WHAT TO WORK ON:
Among the lines below, take the one holding "Table 2. Genes of interest selected for the", the one holding "Figure 1. Comparison", and all lines between them. Set them down exactly.

EXTRACTED DATA:
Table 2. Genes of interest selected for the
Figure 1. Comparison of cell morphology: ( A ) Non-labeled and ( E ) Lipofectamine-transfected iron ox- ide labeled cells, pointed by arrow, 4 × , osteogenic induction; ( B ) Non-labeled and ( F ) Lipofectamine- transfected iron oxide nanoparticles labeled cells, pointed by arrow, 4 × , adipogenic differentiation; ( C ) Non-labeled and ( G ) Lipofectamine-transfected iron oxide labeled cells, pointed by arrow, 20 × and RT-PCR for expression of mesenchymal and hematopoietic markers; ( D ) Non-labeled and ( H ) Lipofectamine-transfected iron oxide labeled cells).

...

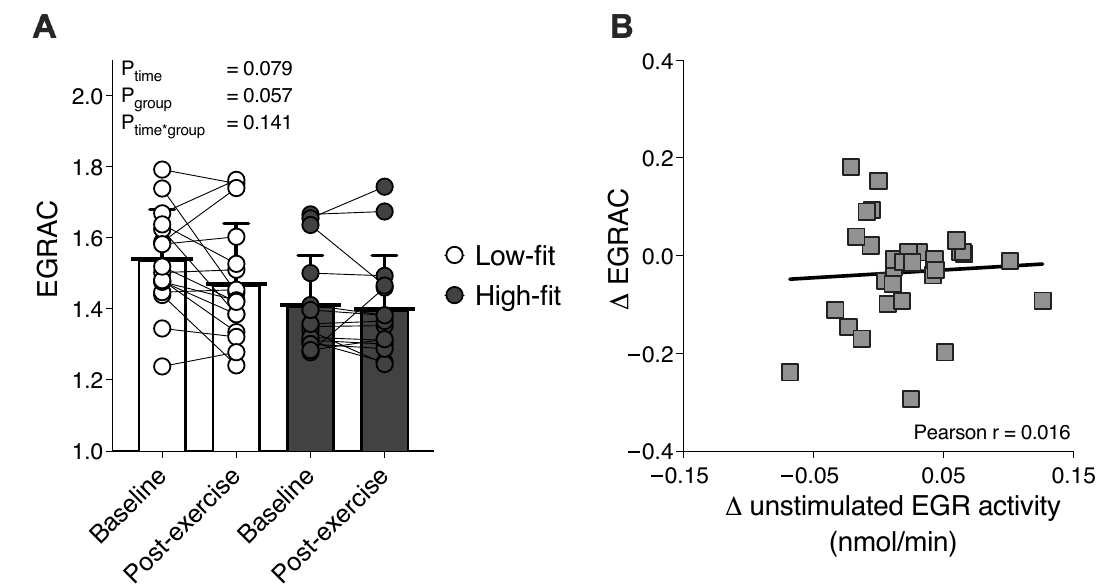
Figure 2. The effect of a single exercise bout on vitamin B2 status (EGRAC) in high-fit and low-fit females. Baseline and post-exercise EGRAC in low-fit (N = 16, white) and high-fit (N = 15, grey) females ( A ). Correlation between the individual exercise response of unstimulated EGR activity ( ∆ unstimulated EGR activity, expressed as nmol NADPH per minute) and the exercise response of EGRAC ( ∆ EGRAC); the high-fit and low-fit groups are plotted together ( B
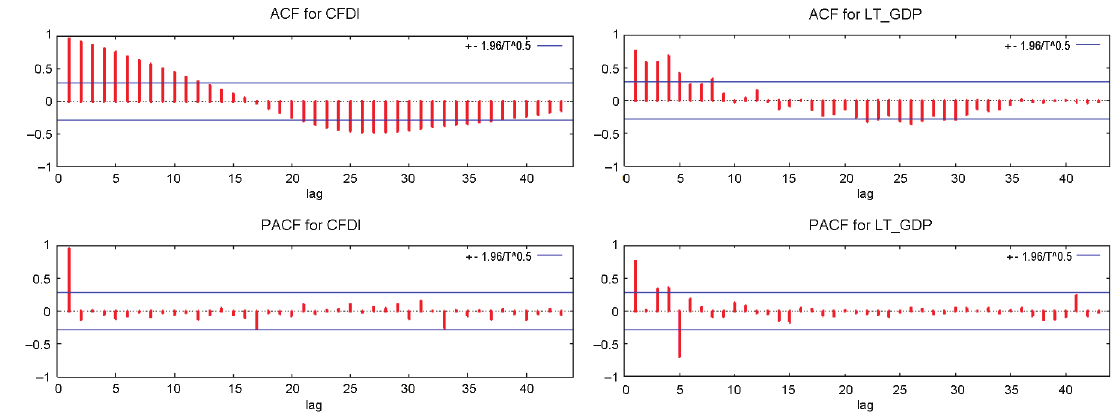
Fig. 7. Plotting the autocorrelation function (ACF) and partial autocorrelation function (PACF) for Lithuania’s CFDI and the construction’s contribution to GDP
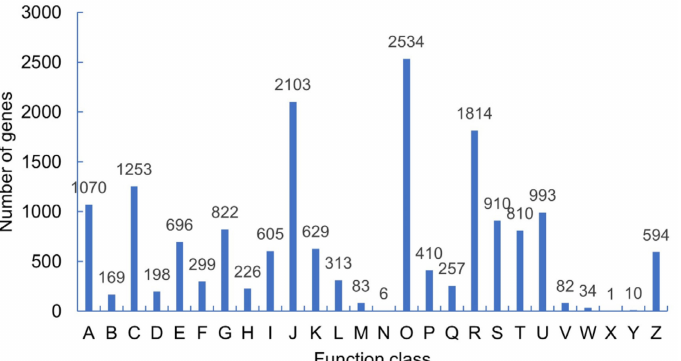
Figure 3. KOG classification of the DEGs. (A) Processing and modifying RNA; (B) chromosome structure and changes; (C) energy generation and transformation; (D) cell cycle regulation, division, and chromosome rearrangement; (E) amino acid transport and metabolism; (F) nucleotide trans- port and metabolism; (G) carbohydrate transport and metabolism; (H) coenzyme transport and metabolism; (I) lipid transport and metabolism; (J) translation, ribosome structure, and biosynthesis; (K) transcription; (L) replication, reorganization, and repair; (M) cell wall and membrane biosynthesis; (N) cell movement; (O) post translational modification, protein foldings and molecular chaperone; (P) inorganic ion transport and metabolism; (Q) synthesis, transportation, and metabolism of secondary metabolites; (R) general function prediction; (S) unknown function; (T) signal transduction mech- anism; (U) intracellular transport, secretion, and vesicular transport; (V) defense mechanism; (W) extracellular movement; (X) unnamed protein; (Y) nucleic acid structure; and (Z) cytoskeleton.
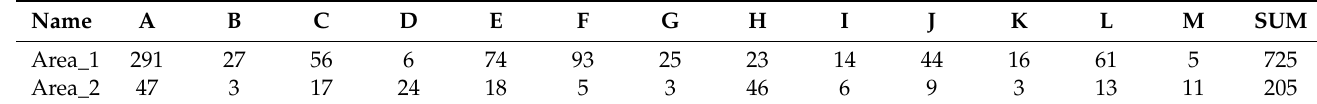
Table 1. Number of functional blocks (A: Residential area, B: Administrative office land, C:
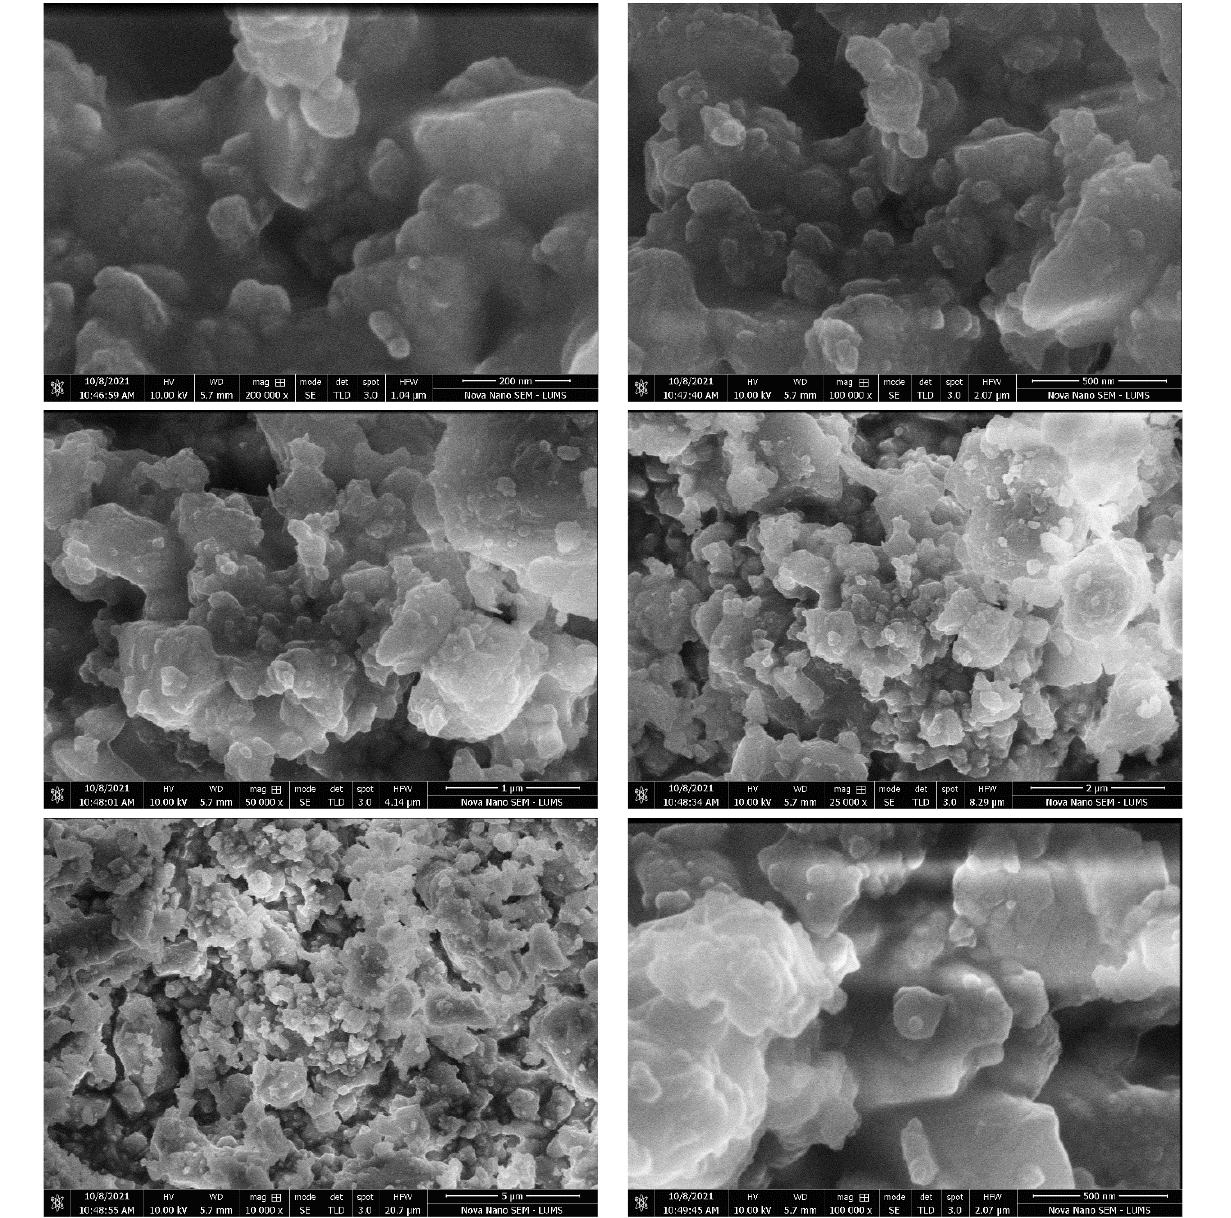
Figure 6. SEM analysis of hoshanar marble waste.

==

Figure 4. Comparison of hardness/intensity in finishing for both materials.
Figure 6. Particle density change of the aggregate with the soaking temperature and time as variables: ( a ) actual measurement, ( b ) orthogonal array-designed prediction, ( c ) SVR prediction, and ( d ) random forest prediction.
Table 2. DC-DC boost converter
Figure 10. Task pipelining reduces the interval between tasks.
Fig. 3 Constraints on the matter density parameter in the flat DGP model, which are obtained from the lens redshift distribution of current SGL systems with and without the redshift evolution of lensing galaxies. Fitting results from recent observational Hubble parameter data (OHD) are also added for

ANSWER TO THIS TASK:
Table 2. Genes of interest selected for the
Figure 1. Comparison of cell morphology: ( A ) Non-labeled and ( E ) Lipofectamine-transfected iron ox- ide labeled cells, pointed by arrow, 4 × , osteogenic induction; ( B ) Non-labeled and ( F ) Lipofectamine- transfected iron oxide nanoparticles labeled cells, pointed by arrow, 4 × , adipogenic differentiation; ( C ) Non-labeled and ( G ) Lipofectamine-transfected iron oxide labeled cells, pointed by arrow, 20 × and RT-PCR for expression of mesenchymal and hematopoietic markers; ( D ) Non-labeled and ( H ) Lipofectamine-transfected iron oxide labeled cells).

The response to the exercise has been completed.